BIOSYNTHESIS OF A SINGLE PEPTIDE CHAIN CONTAINING HUMAN CHORIONIC GONADOTRGPIN β AND OVINE COMMON α SUBUNITS TANDEM
XIE Li LI Chang Lin SHEN Hui SHEN Qing Xiang (Shanghai Institute of Cell Biology, Chinese Academy of Sciences, Shanghai 200031) WANG Jian (Shanghai Institute of Planned Parenthood Research , Shanghai 200032)

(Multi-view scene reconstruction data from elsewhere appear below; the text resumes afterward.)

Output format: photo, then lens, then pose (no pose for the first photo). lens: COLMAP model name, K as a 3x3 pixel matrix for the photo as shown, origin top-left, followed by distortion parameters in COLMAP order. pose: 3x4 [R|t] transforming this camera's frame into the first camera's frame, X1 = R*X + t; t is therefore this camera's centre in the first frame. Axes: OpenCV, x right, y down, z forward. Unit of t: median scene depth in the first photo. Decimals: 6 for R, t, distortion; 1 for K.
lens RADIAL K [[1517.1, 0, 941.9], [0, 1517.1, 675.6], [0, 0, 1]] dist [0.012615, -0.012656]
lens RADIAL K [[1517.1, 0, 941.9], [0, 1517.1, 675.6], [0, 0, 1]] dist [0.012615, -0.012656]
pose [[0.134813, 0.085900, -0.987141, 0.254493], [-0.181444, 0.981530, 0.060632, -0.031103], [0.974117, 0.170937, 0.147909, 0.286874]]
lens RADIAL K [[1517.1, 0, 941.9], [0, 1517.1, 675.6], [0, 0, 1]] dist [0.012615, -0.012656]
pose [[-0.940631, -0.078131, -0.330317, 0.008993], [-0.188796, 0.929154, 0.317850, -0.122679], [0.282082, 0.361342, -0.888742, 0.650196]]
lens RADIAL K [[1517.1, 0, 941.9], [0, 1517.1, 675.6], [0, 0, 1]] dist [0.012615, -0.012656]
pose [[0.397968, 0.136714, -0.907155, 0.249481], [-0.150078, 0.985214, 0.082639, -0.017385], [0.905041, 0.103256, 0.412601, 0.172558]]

hCGβ-oLHα chimeric cDNA was constructed by using overlapping PCR to contact the codons of C-terminal end of hCGβ with the codons of N-terminal end of oLHα, then it was subcloned into nuclear polyhedrosis virus (AcNPV) expression vector pVL1393 to construct expression vector pVL1393-hCGβ-oLHα. The insect cells ( Sf9 ) were cotransfected by the expression vector pVL1393-hCGβ-oLHα and BaculoGoldTM AcNPV linearized genomic DNA, and recombinant viruses AcNPV-hCGβ-oLHα were screened out by plaque assay. Further the insect cells were infected by the recombinant viruses, the recombinant hCGβ-oLHα was purified by immunoaffinity chromatography column coupling anti-hCGβ monoclonal antibody from the conditioned media of infected cells. The results of SDS-PAGE silver staining and western blotting showed that hCGβ-oLHα single peptide chain had apparent molecular weights of 40. 5kD and 38.0kD under non-reducing and reducing conditions respectively, indicating the occurrence of disulfide bonds and significant tertiary structure in the single peptide chain. From the results of competitive inhibition of125I-hCGβ binding we can conclude that the anti-hCGβ antibody-binding activity of hCGβ-oLHα chimera is lower than that of native hCG, but higher than that of native hCGβ. Therefore, we assume that the hCGβ-oLHα chimera should have potential application as a target antigen of anti-hCG fertility regulatory vaccine.